PROBLEM TO SOLVE:
Tally how many lines in the data hold the word "sustainability", and give the result with no other text.

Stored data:
· · ·

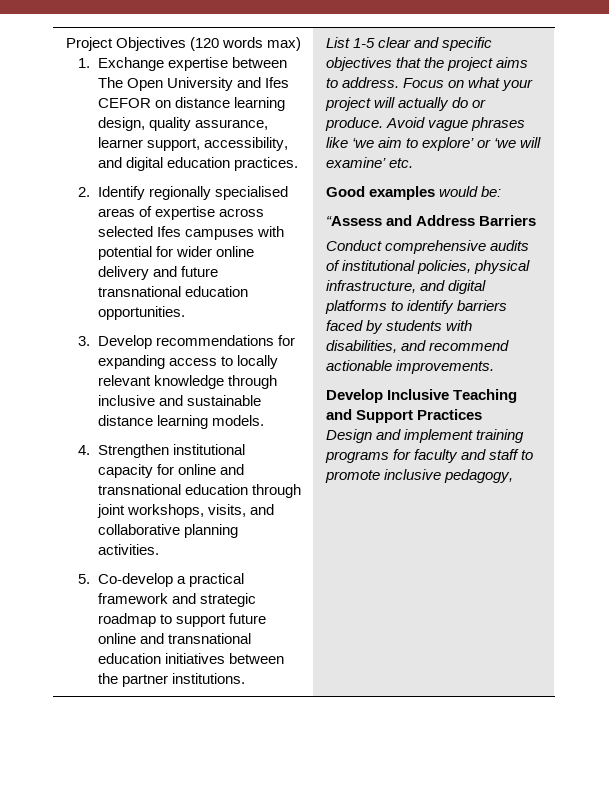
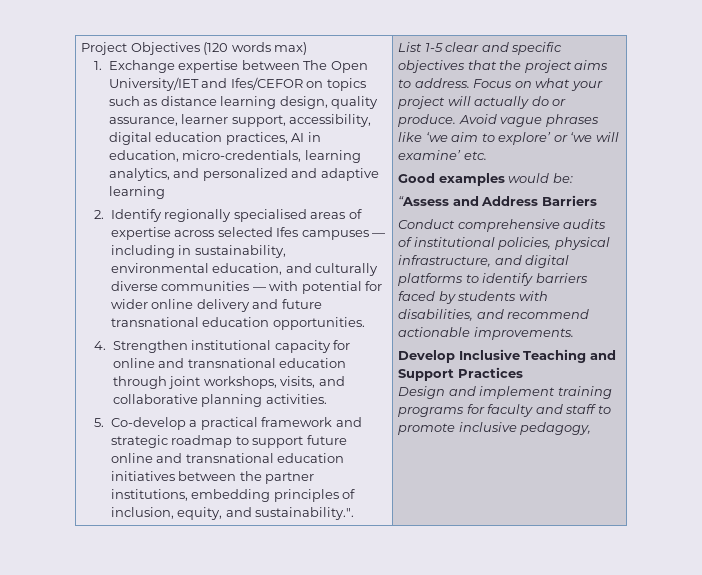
[166,77,289,91] [97,98,171,108] University and Ifes CEFOR on -> [108,77,366,91] [108,96,158,106] University/IET and Ifes/CEFOR on topics such as
[97,157,122,168] and -> (372, 120) none
[233,157,298,171] practices. -> [225,132,321,145] [108,150,361,163] [108,168,379,181] [108,186,165,199] practices, AI in education, micro-credentials, learning analytics, and personalized and adaptive learning
(254, 234) none -> [372,233,386,237] [110,245,286,258] [110,263,379,276] [110,281,266,291] — including in sustainability, environmental education, and culturally diverse communities —
[78,335,295,349] [97,355,278,369] [97,375,277,389] [97,395,261,406] [97,415,264,429] // 3. Develop recommendations for expanding access to locally relevant knowledge through inclusive and sustainable distance learning models. -> (365, 323) none
[171,673,245,684] institutions. -> [110,489,356,502] [110,507,355,520] institutions, embedding principles of inclusion, equity, and sustainability.".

· · ·

OUTPUT FOR THIS TASK:
2